I've found there's a window of opportunity to engage the couple when my initial point of entry is the husband. When I've waited too long—when either or both members of the couple have moved too far away individually, or have separated too much, there's greater reluctance to see couples work as an option. In Rob's case, I feared I'd missed this opportunity.
While Rob and Mia still lived in the same home, they'd moved into separate bedrooms, explaining to their children that Rob's snoring was interfering with Mia's sleep. Not sleeping together enabled them to create some type of boundary while continuing to live together without unrealistic expectations of each other. Meanwhile, I provided Rob with as much information as possible about ways gay married men and their wives have chosen to restructure their contracts with each other. A particularly useful way of doing that, I find, is referring clients to the groups I facilitate for married and formerly married gay and bisexual men who are at various points in their lives and in their relationships with their families.
Some men in the groups have come out only to themselves and the group. Some are out to everyone, including their wives and children, while still cohabitating with their families. Some have chosen to divorce, and are either in the process of divorcing or have been divorced for a while. Those who remain married and still live with their families may have a mixed-orientation marriage (MOM)—a marriage of individuals whose sexual orientations differ.

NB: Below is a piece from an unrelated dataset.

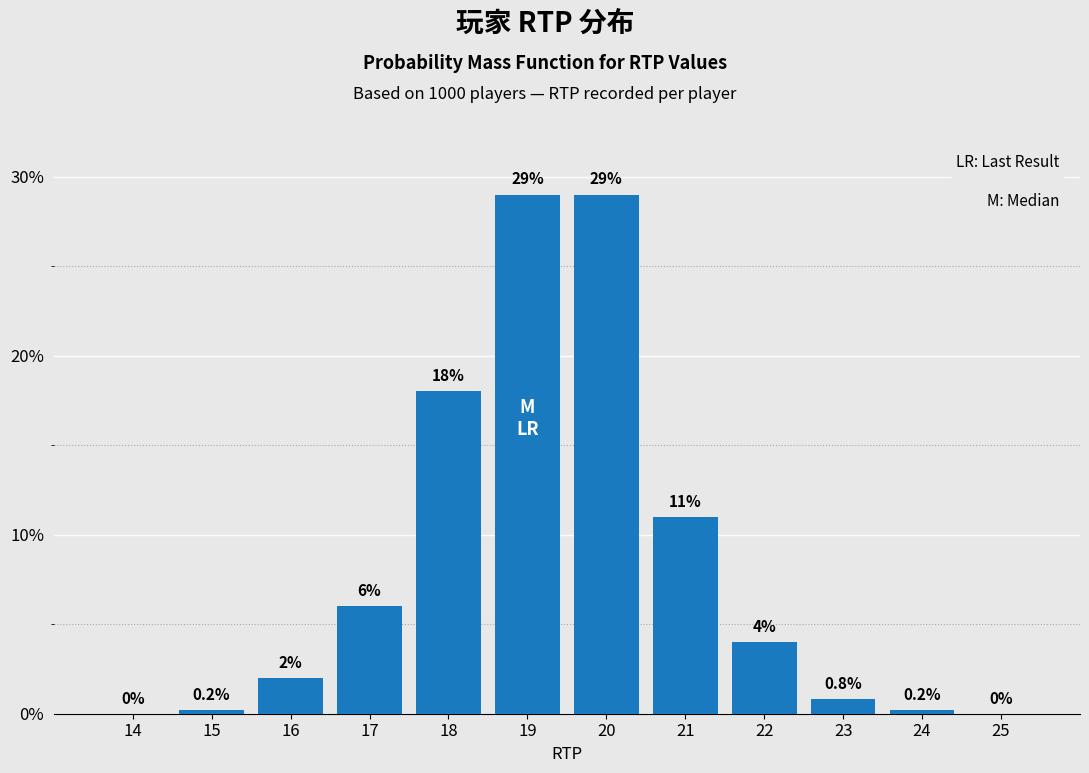

Reading left to right, what are all the values shown in this chart?

14=0.0	15=0.2	16=2.0	17=6.0	18=18.0	19=29.0	20=29.0	21=11.0	22=4.0	23=0.8	24=0.2	25=0.0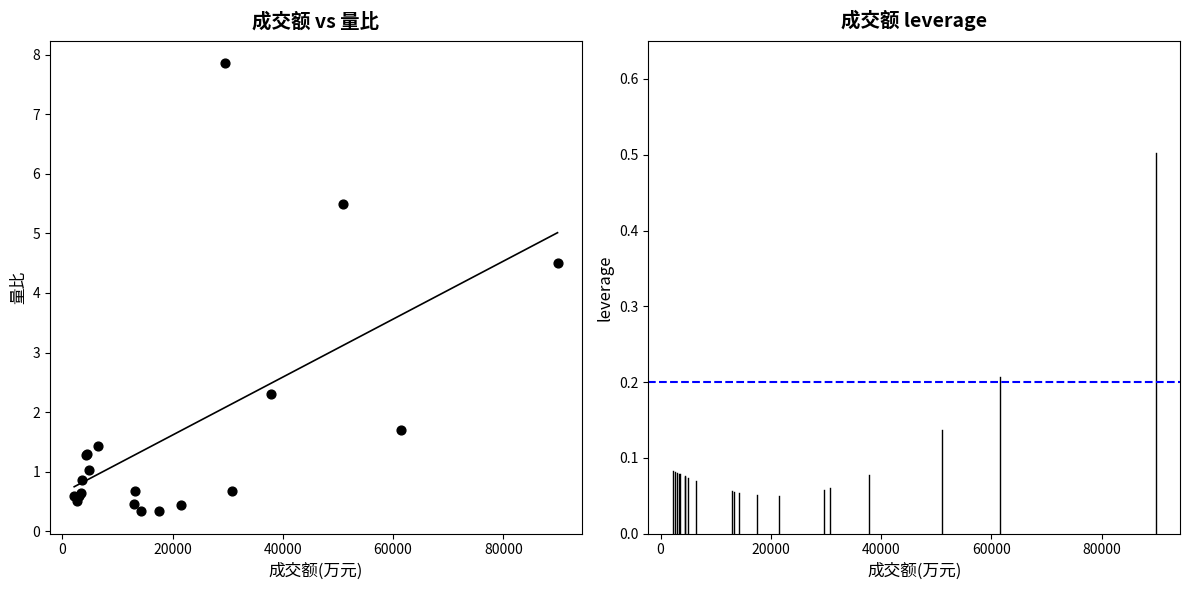

What Y value in the scatter plot is closest to 4?

4.5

The group gave Rob a chance to hear from men who'd managed to make such marriages work. Some talked of continuing to be sexual with their wives, but having an open relationship, in which each partner could engage in sexual relationships outside the marriage. Others talked about a variation of an open relationship—in which each partner could be sexual outside the relationship, but with only one other partner, who, ideally, was sexual with only one other partner also—known as a closed-loop relationship (CLR). I myself could have provided Rob with this information in individual or couples therapy, but hearing it from other men who were negotiating some of the same concerns as his allowed him to hear these options as realities, instead of theories. Meanwhile, Mia became involved in a chapter of the Straight Spouses Network, talking with others who were dealing with a gay, lesbian, or bisexual spouse.
Rob and Mia seemed to work out a don't-ask-don't-tell arrangement. For months, they continued to sleep separately, have meals together, engage in social events together, but not discuss whether or to what extent either of them was engaging in relationships outside their marriage. In Rob's individual therapy, he disclosed that he'd been dating men, and was scared to disclose this to Mia. While I didn't advise him to tell Mia, we talked about the ramifications of keeping this secret, and addressed reasonable concerns around safe sex and how, if he were to engage in sexual activity with Mia, he'd explain using a condom again (since they'd stopped using condoms years before).
After months of "don't ask, don't tell," Mia confronted Rob with her suspicions about his sexual activities. Having prepared for this in individual therapy, he was straightforward about them. She felt betrayed and angry. He felt guilty, apologized profusely, recommitted himself to their traditional marriage, and swore he wouldn't have sex with another partner again.